Affectiva designers don’t use just one image to categorize emotions. The system builds confidence by considering a sequence of images. A good example is in differentiating a person speaking from one yawning. The system’s confidence in telling one from another grows with succeeding images.

Thus the Affectiva neural net doesn’t respond to moment-by-moment changes in occupant expressions, Mahmoud explains. By responding only to significant emotional changes in facial expressions, the system greatly reduces false positives.

What neural nets really see

When authors try to explain how neural nets recognize images, they often do so by taking a simple example, such as recognizing the letter “O.” They then suggest that the neural net separates the letter into sections such as loops, edges, and straight lines – each divined by one of the inner layers of neurons — then deduces the letter O from the position of these features.

affectiva Anger Metrics — Affectiva’s Automotive AI system can sense that this guy is probably not yelling because his team scored a touchdown. The neural-net based software can distinguish between a yawn and a mouth open to utter an epithet.
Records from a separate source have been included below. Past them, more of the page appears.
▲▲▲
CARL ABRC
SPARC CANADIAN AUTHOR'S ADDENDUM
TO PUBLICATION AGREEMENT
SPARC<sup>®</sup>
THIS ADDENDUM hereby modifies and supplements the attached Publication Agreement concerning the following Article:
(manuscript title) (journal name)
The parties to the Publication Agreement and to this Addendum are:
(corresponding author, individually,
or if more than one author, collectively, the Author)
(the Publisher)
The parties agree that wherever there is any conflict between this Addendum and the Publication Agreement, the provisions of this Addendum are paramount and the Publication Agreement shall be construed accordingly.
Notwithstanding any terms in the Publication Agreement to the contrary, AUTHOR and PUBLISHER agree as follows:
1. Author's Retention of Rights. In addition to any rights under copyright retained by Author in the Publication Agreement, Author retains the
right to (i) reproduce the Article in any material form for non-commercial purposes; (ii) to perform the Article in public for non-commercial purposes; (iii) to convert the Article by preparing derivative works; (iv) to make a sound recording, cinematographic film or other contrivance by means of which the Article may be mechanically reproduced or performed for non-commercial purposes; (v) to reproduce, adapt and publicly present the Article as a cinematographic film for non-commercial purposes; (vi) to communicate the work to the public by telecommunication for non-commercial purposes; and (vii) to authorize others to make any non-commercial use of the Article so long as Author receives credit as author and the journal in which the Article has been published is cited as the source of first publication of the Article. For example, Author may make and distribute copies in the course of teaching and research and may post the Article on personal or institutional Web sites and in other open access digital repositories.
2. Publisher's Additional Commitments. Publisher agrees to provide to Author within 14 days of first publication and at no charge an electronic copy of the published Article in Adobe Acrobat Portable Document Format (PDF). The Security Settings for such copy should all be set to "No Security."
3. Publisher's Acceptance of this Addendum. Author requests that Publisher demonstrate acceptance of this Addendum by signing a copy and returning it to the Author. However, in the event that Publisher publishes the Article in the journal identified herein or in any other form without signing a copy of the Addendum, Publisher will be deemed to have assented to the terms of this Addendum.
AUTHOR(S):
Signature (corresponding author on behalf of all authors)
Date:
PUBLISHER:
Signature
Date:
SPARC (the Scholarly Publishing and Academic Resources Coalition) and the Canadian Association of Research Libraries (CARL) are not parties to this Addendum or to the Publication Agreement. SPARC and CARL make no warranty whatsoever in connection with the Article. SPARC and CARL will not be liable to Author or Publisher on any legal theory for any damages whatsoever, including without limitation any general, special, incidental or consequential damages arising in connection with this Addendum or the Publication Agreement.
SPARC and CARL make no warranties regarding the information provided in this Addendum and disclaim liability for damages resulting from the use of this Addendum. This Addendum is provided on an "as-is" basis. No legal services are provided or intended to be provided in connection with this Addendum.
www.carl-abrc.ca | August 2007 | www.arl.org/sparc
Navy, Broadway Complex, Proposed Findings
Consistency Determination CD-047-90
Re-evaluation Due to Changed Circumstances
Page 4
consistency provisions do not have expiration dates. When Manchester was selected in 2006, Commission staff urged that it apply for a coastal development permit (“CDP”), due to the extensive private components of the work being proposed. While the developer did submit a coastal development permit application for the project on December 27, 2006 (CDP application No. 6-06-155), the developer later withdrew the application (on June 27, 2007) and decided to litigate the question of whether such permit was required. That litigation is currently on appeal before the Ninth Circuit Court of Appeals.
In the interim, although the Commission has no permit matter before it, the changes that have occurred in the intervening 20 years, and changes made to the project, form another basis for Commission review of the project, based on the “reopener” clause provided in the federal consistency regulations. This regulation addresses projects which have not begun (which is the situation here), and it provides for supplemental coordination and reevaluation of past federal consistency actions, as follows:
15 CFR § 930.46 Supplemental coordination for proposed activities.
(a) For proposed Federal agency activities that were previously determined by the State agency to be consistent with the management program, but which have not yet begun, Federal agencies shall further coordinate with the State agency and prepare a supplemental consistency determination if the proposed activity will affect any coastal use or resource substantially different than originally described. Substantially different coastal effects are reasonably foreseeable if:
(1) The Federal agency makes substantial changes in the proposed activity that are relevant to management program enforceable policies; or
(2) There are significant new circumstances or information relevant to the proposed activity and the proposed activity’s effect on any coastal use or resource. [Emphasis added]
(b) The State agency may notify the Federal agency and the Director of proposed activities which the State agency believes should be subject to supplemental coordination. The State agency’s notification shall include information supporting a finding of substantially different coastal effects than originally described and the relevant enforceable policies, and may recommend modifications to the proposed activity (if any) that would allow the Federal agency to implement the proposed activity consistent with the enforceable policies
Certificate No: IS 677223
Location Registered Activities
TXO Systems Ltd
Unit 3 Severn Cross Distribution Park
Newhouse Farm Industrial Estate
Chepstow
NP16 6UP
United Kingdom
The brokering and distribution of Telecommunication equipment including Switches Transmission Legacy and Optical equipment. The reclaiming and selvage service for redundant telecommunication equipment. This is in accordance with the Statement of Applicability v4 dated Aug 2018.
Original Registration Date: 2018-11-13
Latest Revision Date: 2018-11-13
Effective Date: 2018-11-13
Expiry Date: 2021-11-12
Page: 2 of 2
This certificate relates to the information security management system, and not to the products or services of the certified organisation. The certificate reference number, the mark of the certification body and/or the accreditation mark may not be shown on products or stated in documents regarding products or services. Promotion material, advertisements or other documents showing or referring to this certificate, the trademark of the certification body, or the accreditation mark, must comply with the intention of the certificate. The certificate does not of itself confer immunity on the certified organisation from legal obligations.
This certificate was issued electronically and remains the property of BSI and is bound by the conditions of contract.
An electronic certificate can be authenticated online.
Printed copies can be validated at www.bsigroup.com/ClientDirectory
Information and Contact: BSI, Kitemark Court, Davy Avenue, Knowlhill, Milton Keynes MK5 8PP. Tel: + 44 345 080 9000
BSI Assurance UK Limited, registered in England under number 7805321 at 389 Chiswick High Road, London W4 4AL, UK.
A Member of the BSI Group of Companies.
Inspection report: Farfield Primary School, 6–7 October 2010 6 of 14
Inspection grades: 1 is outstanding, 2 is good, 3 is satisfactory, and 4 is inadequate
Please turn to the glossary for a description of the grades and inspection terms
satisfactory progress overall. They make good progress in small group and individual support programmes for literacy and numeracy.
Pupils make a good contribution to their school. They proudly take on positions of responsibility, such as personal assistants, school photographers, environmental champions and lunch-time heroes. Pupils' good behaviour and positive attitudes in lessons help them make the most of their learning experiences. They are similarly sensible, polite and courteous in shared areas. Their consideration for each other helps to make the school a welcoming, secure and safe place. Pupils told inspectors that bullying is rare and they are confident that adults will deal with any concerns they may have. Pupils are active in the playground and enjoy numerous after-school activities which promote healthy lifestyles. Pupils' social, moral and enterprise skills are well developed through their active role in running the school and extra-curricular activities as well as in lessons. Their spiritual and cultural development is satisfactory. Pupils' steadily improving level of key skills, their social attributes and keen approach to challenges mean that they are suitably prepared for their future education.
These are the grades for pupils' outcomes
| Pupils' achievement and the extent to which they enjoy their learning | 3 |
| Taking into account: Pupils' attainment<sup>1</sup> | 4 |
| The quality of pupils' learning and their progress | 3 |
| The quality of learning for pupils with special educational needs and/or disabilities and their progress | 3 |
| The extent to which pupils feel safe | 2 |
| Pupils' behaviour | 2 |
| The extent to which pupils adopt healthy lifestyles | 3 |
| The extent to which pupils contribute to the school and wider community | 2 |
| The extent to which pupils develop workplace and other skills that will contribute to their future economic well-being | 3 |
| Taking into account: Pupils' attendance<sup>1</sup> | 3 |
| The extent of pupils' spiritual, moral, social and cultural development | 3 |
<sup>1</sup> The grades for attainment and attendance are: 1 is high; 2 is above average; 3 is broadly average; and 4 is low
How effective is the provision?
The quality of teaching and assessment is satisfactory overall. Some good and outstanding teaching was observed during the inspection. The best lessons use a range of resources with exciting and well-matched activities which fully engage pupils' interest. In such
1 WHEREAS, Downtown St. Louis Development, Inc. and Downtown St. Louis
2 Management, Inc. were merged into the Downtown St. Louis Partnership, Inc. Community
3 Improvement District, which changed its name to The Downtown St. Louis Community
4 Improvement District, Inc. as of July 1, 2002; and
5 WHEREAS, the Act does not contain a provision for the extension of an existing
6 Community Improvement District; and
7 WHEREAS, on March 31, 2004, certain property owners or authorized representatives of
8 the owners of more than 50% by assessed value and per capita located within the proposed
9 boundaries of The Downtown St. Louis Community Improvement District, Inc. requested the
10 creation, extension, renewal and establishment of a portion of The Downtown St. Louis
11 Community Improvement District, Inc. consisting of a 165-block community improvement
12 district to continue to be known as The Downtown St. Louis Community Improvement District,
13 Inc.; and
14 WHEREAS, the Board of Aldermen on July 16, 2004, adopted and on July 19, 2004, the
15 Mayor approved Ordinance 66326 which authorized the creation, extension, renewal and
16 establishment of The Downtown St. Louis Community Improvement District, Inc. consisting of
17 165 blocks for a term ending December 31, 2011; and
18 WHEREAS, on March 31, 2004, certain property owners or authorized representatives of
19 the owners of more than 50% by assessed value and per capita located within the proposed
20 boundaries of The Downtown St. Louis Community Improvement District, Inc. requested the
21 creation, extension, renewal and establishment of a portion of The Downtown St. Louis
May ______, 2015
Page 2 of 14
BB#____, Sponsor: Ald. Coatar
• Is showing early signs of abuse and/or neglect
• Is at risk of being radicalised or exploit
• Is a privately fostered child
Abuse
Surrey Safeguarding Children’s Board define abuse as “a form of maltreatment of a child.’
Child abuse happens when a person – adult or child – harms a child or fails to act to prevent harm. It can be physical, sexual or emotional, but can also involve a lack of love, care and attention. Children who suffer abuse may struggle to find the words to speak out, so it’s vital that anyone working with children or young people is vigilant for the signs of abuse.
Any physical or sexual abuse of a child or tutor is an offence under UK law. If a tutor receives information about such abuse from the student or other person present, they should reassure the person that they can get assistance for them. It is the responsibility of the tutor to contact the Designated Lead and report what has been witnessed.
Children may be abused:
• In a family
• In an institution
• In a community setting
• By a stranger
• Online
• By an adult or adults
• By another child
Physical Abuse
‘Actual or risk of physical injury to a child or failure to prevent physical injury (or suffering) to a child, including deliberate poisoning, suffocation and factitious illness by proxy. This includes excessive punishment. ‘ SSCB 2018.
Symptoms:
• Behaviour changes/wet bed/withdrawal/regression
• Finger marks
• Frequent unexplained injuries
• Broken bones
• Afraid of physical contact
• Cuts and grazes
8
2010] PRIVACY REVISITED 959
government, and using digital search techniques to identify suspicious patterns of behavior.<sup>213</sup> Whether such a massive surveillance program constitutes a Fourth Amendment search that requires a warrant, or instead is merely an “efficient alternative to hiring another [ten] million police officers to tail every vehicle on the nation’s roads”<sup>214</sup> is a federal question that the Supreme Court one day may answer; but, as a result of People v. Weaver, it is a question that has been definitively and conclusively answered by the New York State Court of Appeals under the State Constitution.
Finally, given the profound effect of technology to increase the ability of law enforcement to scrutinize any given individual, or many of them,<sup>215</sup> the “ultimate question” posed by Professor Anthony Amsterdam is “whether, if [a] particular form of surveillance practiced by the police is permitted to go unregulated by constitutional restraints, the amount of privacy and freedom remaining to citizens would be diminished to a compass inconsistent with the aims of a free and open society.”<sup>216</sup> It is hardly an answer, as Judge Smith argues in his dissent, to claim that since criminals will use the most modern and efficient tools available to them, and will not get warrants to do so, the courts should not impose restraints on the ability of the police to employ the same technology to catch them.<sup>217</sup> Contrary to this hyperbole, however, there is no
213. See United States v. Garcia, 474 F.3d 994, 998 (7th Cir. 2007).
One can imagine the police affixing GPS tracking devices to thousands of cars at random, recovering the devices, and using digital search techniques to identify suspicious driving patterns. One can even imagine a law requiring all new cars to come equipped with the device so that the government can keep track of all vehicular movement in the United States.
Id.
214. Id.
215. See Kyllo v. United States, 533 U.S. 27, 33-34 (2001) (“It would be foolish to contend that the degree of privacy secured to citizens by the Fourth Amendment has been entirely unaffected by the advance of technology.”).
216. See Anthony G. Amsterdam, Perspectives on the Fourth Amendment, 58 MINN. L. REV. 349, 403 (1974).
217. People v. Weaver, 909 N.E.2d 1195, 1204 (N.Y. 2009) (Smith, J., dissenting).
Unfortunately, this example is strictly an analogy to what transpires when a neural net examines an object. In reality, the weight matrix for each neuron in the net would most likely look like random noise with no recognizable features evident. The reason for the random-looking nature of the weight matrix is that it is only in combination with other inner-layer neurons that features useful for recognition emerge. Examining single inner neurons doesn’t provide any insight into what features have been discerned.

The inability to judge what happens at a given neuron is problematic when it comes to debugging. It’s not possible to debug a neural net simply by looking at the weight matrix of its individual neurons. This is why there is concern about neural networks that fail to notice important details like a pedestrian crossing in front of an autonomous vehicle.

In fact, the debugging process for a neural network tends to probe general attributes of the network rather than starting with a specific problem and tracking back to find the source. For example, many troubleshooting procedures for neural networks include checking the training data for errors, checking the neural network’s behavior with a small subset of the original training data, removing internal layers to see what happens, using a different distribution of weights for the initial model, checking whether the summation of errors changes a lot over long periods, and detecting whether activation functions have saturated and prevented the network from further learning.

The point to note about this process is that the debugging procedure is largely the same for any number of situations where the network gives a wrong output. It is not specific to a particular wrong output. And if the network suddenly begins generating the correct output after it’s been debugged, it may not be possible to understand exactly what change brought the desired output.